Rendered page images:
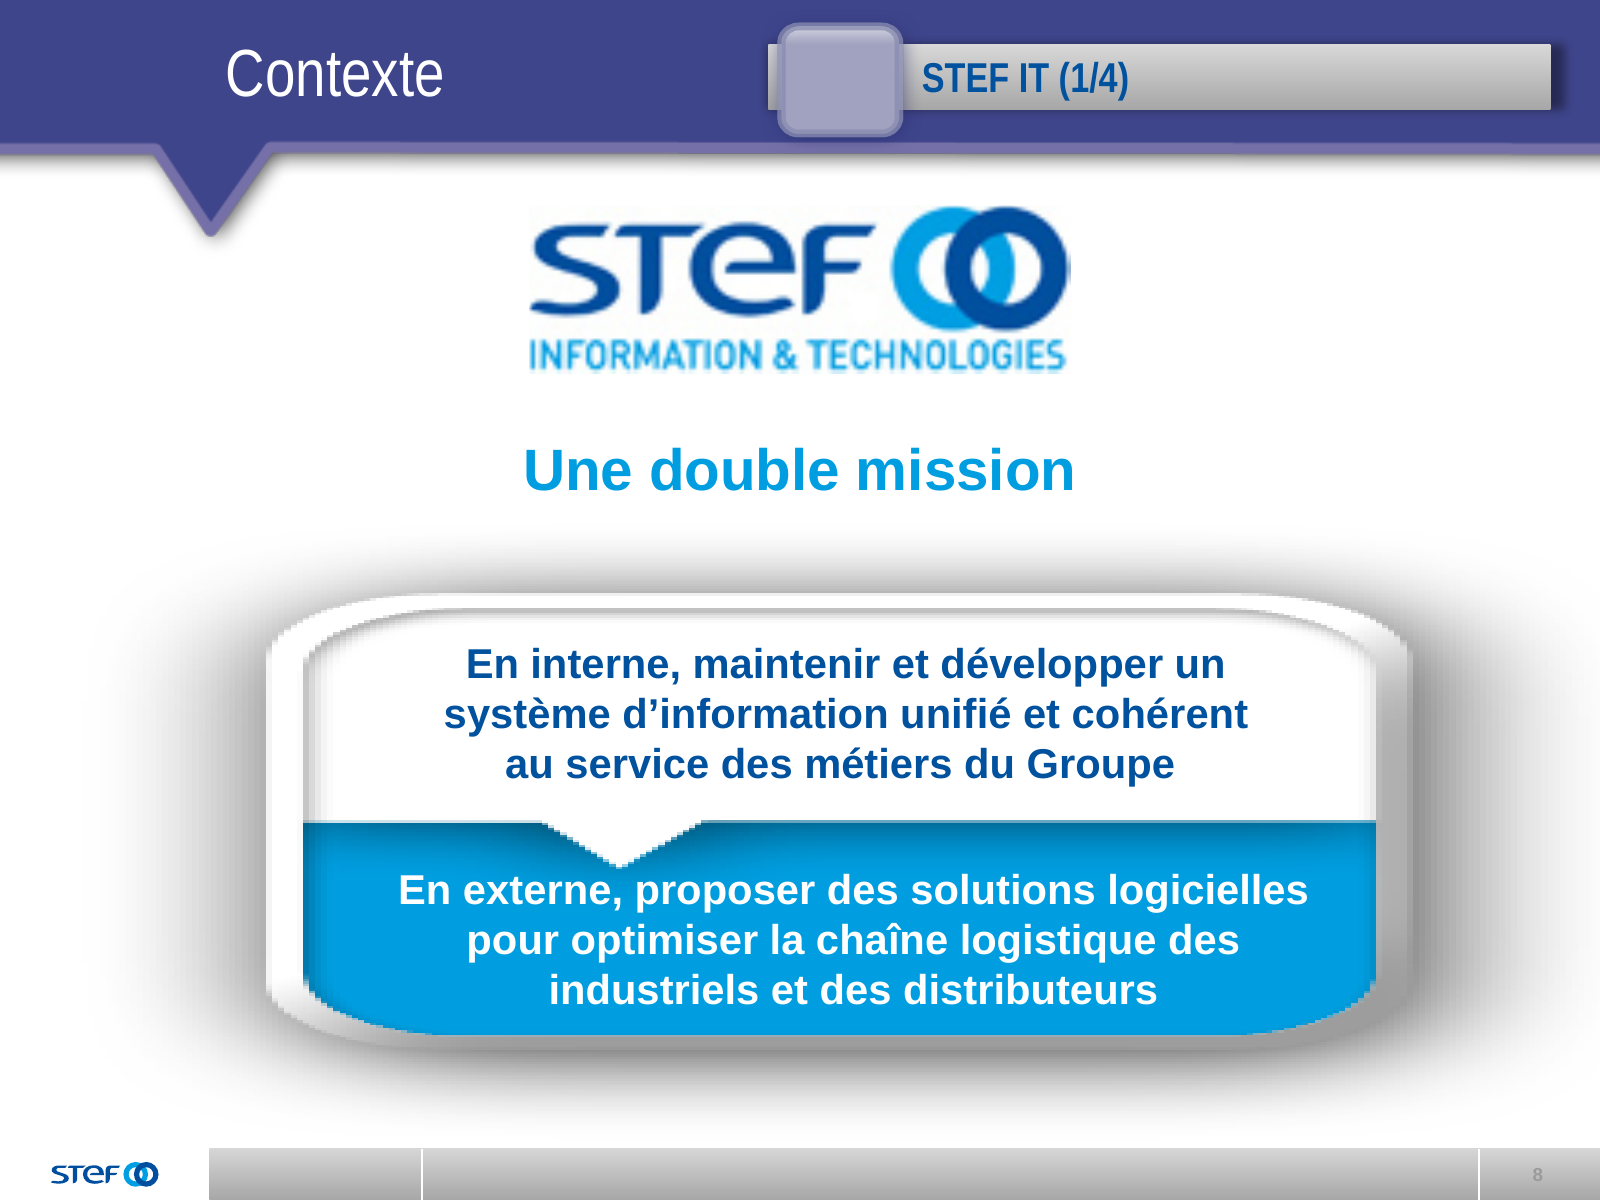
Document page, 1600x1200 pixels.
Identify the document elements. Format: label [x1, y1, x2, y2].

picture [695, 465, 708, 484]
picture [868, 465, 877, 489]
picture [612, 464, 622, 471]
picture [1053, 465, 1063, 489]
text_box [936, 43, 1551, 111]
picture [660, 465, 672, 484]
picture [768, 465, 779, 484]
picture [819, 464, 829, 471]
picture [886, 465, 895, 489]
picture [0, 0, 1600, 1200]
picture [1016, 465, 1029, 484]
text_box [8, 489, 1600, 1156]
picture [578, 465, 588, 489]
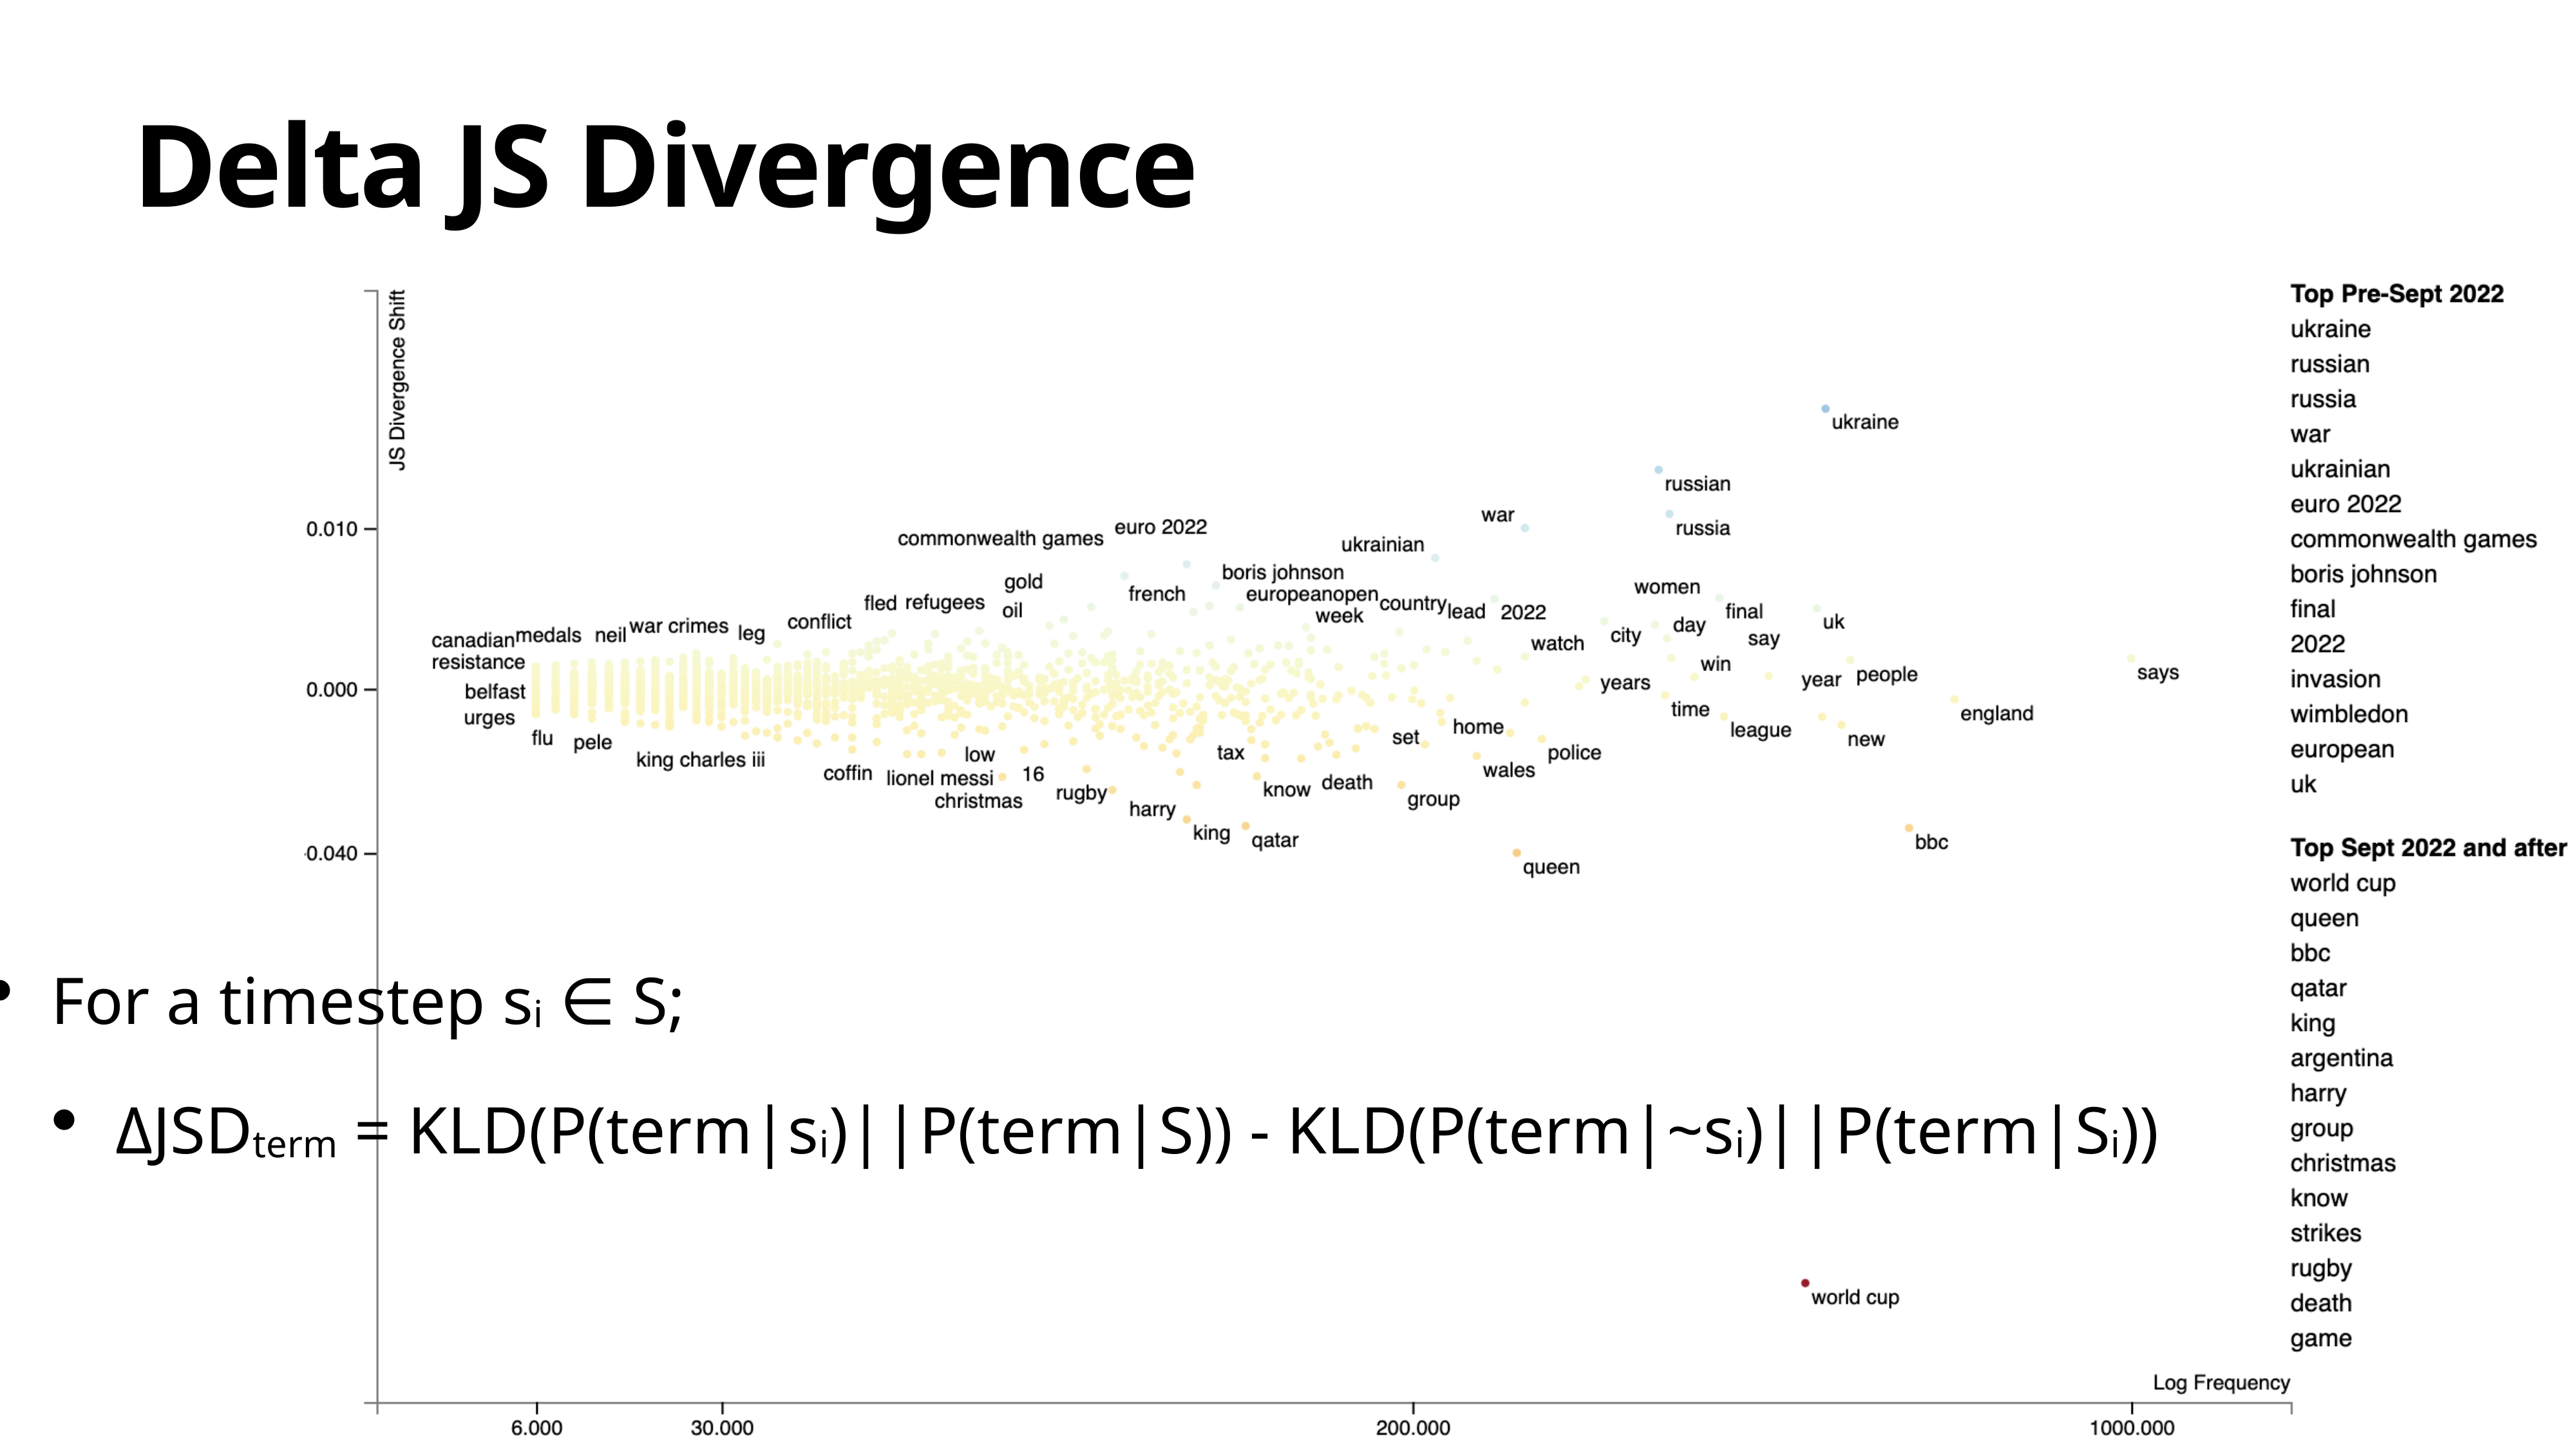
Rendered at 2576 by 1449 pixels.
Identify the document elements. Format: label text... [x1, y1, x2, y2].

* EXERCISE DESCRIPTION *
With pictures left out, repeat exactly the lines from the one containing "Identify the document elements. Format: label [x1, y1, x2, y2]." through the last line of the data above, inclusive, and nothing else.

* RESULT FOR THIS TASK *
Identify the document elements. Format: label [x1, y1, x2, y2].

picture [695, 465, 708, 484]
picture [868, 465, 877, 489]
picture [612, 464, 622, 471]
picture [1053, 465, 1063, 489]
text_box [936, 43, 1551, 111]
picture [660, 465, 672, 484]
picture [768, 465, 779, 484]
picture [819, 464, 829, 471]
picture [886, 465, 895, 489]
picture [0, 0, 1600, 1200]
picture [1016, 465, 1029, 484]
text_box [8, 489, 1600, 1156]
picture [578, 465, 588, 489]
Rendered at 2576 by 1449 pixels.
Identify the document elements. Format: label text... [x1, y1, x2, y2].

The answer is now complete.